▸ ВЫБРАННЫЙ ОТРЫВОК:

|---|

Но рассмотрим смысл всего, что сегодня предстало нашему взору: были лишь отдельные, немногие люди, которые могли проделать такой путь развития, и для этого была необходима особая подготовка. Что давалось тем, кто проделывал такую подготовку? Им было дано знание, что скрытое во внешней природе и в собственной человеческой природе устремляется как божественный поток посвящения через мир. Поэтому мистериальное развитие называли также посвящением. Но мы могли заметить, что развитие человечества изменилось, и что всё посвящение должно было стать иным. Отчего стало необходимо это изменение?
Здесь мы приходим к тому, что мы должны назвать мистическим фактом события Христа. И глубокий подход к истории показывает, что у древних, первых христиан было более или менее смутное понимание этого факта: то самое, что обычно из божественных первооснов мира вливалось в человеческую душу благодаря участию в мистериях, то, что изливалось из мира как Митра, или из глубины души как Дионис, свершилось как событие единой мировой божественности в одном едином акте в ходе нашего земного развития.

|---|

Как ещё, согласно выбранному отрывку, называли мистериальное развитие? Отвечайте, опираясь только на выбранный отрывок.

|---|

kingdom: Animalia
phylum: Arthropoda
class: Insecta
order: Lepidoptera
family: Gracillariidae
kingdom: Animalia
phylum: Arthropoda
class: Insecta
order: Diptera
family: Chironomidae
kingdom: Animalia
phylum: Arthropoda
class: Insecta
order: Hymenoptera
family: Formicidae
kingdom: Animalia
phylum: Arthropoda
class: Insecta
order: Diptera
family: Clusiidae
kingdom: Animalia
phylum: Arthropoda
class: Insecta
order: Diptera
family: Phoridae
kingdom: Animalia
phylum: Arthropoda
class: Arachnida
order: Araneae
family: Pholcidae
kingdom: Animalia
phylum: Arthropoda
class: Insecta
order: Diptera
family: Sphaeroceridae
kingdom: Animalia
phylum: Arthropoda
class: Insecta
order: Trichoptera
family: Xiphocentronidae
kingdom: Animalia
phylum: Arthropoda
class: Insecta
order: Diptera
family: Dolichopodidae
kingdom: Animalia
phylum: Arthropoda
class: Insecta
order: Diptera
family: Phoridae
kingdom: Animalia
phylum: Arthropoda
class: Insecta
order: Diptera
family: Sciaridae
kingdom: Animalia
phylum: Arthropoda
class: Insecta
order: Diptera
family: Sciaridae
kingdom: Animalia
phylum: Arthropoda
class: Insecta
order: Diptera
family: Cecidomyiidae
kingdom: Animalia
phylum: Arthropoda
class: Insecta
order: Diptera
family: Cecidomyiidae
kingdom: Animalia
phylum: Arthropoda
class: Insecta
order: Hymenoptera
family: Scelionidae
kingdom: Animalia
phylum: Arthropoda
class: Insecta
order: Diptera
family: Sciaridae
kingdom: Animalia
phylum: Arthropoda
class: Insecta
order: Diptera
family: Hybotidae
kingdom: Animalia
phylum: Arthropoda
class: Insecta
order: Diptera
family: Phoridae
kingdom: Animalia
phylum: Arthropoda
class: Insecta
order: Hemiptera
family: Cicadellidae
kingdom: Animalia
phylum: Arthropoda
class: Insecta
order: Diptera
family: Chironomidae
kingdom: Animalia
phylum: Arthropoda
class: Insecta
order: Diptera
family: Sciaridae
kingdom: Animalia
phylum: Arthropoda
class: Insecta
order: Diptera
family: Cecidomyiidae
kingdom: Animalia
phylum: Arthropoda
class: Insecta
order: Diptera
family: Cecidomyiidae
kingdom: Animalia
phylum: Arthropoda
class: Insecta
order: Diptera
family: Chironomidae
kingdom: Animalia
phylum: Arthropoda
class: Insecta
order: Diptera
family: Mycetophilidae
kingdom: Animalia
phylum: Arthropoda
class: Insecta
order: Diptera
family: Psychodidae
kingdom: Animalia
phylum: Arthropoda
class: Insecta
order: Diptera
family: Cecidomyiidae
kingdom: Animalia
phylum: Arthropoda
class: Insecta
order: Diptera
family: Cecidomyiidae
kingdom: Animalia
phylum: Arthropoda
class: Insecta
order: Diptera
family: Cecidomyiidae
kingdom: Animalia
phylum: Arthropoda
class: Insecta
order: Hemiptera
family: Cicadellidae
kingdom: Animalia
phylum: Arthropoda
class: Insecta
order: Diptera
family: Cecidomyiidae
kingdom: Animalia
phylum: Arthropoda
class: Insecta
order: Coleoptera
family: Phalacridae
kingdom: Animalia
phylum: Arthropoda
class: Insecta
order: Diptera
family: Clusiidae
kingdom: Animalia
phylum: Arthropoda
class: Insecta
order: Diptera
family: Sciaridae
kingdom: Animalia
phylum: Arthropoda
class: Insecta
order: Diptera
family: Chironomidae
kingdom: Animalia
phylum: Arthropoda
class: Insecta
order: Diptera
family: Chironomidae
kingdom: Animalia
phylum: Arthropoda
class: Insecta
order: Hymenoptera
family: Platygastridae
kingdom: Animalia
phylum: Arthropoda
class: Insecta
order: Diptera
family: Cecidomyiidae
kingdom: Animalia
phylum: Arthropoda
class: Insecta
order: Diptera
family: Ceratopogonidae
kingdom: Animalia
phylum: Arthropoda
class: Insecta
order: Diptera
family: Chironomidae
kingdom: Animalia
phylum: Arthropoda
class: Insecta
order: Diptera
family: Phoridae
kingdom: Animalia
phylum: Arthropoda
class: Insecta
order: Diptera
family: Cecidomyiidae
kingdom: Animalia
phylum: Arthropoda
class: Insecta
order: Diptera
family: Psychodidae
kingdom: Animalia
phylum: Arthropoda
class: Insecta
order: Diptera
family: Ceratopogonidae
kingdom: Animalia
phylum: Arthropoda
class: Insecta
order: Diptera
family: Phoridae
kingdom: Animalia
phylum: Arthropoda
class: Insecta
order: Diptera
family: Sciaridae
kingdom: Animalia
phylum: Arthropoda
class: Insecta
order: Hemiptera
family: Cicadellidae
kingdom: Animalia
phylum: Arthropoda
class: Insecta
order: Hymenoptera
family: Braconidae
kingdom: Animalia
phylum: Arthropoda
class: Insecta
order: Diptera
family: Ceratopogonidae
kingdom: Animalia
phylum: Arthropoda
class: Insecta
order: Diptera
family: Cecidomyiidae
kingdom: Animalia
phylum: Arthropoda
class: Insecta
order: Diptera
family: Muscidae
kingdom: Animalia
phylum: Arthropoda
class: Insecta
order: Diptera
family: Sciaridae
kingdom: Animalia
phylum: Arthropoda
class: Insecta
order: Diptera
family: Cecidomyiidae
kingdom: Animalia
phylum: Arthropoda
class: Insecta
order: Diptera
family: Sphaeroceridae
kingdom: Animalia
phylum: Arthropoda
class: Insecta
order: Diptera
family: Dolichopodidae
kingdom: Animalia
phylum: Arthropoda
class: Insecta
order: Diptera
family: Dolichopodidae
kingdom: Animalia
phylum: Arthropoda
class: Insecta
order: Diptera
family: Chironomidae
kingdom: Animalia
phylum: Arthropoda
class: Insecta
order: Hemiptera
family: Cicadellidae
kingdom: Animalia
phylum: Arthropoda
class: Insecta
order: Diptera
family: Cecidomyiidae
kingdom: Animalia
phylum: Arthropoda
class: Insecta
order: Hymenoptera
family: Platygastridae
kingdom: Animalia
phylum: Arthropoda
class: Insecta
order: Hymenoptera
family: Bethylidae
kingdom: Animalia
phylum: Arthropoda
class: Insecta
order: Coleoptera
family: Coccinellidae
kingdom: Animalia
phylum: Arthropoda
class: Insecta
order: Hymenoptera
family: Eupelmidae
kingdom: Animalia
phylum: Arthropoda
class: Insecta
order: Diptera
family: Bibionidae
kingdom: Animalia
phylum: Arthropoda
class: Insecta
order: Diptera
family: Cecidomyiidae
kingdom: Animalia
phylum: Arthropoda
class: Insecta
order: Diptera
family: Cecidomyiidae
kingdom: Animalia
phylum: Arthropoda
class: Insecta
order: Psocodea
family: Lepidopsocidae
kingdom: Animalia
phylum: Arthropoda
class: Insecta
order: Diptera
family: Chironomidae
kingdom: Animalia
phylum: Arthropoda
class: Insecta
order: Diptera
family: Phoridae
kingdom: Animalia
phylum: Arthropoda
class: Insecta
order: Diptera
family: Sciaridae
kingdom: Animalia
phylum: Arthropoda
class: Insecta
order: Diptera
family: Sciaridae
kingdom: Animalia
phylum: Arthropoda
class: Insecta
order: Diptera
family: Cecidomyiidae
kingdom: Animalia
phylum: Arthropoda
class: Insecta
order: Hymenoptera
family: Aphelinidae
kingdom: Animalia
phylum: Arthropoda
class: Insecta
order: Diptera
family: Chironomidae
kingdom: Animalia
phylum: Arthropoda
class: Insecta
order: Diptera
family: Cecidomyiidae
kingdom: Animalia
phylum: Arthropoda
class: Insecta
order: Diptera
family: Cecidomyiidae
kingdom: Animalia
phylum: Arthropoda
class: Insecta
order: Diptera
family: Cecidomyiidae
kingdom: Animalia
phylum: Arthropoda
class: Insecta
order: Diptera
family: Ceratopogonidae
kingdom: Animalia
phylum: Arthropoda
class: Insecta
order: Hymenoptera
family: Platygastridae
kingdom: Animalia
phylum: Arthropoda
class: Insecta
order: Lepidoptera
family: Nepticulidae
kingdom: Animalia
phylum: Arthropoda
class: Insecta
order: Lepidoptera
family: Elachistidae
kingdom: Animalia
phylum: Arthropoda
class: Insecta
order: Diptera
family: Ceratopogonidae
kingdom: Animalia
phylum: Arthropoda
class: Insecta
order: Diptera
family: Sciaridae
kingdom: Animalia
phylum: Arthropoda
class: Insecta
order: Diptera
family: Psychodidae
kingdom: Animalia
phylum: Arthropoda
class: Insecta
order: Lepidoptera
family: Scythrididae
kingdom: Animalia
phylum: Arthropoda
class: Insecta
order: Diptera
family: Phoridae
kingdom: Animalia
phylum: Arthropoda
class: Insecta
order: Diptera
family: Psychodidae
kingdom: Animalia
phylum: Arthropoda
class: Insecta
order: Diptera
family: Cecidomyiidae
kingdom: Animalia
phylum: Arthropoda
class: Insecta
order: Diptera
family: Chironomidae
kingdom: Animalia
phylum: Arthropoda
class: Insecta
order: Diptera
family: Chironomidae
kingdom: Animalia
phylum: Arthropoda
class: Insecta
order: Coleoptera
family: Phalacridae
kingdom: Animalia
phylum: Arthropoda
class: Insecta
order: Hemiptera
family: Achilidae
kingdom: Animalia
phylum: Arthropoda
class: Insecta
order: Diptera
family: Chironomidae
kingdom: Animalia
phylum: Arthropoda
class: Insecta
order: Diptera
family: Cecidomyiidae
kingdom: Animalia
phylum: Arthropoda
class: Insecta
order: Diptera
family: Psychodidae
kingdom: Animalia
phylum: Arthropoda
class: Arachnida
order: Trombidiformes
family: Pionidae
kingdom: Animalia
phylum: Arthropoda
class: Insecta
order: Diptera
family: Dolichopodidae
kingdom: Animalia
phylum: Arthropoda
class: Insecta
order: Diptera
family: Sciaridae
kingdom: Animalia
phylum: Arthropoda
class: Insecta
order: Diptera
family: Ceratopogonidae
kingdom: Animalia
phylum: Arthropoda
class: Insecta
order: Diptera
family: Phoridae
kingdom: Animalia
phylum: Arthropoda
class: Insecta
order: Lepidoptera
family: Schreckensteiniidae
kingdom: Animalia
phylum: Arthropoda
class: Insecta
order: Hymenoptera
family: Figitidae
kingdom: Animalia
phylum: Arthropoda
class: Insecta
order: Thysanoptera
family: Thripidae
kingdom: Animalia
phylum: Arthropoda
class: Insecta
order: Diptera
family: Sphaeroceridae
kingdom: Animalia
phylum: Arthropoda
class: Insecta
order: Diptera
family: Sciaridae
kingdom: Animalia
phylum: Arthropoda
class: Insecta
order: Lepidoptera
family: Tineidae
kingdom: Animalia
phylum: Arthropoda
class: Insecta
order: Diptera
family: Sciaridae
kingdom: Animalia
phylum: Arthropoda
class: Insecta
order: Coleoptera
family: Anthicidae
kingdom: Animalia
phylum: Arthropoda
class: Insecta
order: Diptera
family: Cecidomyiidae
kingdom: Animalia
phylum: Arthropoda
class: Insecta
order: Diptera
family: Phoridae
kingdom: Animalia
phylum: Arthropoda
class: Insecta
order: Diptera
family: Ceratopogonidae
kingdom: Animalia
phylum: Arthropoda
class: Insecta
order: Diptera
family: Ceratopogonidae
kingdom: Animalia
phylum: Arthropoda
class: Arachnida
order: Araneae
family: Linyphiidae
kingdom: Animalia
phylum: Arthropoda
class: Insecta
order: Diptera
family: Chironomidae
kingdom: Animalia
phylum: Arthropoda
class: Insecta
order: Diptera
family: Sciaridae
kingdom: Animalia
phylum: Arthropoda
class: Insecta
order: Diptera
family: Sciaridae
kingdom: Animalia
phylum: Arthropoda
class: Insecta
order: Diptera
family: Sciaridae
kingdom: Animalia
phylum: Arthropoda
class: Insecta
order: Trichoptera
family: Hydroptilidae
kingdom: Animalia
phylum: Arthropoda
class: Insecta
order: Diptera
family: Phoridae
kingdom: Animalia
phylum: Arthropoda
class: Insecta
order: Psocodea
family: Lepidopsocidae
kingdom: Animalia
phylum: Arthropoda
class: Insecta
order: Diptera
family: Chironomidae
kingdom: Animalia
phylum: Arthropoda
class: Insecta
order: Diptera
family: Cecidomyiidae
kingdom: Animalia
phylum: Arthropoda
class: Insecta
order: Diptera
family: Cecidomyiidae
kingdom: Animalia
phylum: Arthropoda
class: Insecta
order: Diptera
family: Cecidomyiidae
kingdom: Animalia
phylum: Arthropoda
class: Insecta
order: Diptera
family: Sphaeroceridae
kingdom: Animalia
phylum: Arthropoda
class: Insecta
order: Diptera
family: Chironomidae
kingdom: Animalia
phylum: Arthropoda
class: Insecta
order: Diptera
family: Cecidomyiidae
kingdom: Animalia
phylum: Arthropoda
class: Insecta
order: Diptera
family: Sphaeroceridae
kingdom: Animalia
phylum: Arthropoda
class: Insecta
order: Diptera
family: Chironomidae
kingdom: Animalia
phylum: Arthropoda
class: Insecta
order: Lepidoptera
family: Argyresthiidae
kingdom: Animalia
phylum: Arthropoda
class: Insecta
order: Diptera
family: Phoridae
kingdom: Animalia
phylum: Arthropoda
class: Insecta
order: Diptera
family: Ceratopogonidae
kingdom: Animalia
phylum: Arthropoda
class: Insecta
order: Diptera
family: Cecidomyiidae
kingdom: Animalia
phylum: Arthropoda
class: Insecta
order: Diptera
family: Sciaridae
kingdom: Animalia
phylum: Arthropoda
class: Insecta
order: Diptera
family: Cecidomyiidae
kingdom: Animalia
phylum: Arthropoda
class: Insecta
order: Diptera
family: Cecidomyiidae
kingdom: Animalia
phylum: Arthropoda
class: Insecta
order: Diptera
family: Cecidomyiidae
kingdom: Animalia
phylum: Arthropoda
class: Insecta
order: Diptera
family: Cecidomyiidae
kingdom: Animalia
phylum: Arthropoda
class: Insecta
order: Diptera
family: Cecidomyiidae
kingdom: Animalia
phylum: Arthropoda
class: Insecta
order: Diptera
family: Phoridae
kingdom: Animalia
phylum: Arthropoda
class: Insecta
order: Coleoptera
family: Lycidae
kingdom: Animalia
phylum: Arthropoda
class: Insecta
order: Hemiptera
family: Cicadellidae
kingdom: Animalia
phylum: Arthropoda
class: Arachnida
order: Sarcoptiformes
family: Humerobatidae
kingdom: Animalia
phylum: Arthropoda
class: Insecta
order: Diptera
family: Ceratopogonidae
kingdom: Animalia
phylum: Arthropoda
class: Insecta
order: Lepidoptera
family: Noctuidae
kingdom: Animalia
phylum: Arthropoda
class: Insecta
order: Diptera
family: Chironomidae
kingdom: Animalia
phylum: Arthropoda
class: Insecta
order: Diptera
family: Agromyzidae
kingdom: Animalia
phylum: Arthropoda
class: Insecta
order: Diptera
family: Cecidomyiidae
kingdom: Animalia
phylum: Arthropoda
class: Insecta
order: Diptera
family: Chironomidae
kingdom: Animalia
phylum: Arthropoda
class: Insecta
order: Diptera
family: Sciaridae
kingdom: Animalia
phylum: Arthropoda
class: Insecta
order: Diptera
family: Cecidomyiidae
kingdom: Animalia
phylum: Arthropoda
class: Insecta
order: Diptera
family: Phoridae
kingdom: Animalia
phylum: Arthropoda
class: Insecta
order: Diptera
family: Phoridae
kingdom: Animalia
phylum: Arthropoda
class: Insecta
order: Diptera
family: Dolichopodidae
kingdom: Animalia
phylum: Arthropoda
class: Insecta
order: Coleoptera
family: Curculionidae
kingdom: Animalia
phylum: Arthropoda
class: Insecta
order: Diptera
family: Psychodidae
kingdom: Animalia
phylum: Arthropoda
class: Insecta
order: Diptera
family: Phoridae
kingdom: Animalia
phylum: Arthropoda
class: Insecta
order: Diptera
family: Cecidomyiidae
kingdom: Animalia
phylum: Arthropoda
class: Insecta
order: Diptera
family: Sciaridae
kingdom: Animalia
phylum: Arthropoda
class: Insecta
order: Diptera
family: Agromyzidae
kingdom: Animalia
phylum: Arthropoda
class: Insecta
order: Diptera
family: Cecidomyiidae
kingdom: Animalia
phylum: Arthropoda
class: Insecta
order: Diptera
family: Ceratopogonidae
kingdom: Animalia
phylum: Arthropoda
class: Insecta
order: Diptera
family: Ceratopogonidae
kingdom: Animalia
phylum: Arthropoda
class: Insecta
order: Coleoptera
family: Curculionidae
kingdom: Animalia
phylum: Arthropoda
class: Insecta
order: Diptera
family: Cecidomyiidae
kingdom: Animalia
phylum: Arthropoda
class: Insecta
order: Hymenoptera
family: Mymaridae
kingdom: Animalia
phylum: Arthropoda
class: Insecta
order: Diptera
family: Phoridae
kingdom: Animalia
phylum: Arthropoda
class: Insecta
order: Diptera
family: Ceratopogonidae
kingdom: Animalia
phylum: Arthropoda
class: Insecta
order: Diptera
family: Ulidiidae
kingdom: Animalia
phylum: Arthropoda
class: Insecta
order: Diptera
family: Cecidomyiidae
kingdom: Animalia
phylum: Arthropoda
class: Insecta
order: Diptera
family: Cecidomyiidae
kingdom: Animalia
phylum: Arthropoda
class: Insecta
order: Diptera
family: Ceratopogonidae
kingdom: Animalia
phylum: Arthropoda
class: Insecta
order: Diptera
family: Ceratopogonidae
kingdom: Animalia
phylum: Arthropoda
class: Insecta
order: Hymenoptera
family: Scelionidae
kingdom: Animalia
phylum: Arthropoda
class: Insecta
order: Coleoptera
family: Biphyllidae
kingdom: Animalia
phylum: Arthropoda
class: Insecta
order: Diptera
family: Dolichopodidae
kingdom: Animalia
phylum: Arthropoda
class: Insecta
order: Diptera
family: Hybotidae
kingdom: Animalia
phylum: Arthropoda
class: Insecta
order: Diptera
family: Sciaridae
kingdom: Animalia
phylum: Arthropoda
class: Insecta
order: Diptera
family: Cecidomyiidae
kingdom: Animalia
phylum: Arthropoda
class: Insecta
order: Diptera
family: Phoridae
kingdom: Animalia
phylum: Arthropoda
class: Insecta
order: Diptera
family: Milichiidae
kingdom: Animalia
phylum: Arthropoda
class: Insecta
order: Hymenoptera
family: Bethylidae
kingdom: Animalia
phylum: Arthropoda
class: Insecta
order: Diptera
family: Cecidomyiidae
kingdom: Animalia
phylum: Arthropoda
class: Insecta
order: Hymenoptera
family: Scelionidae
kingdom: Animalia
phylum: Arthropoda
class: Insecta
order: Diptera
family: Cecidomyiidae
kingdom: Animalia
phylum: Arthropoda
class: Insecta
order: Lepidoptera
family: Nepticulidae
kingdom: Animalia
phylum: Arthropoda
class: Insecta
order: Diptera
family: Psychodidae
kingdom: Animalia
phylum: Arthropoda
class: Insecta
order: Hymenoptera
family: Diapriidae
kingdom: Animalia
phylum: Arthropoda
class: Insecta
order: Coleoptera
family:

|---|

▸ РЕЗУЛЬТАТ ЗАДАНИЯ: Мистериальное развитие называли также посвящением.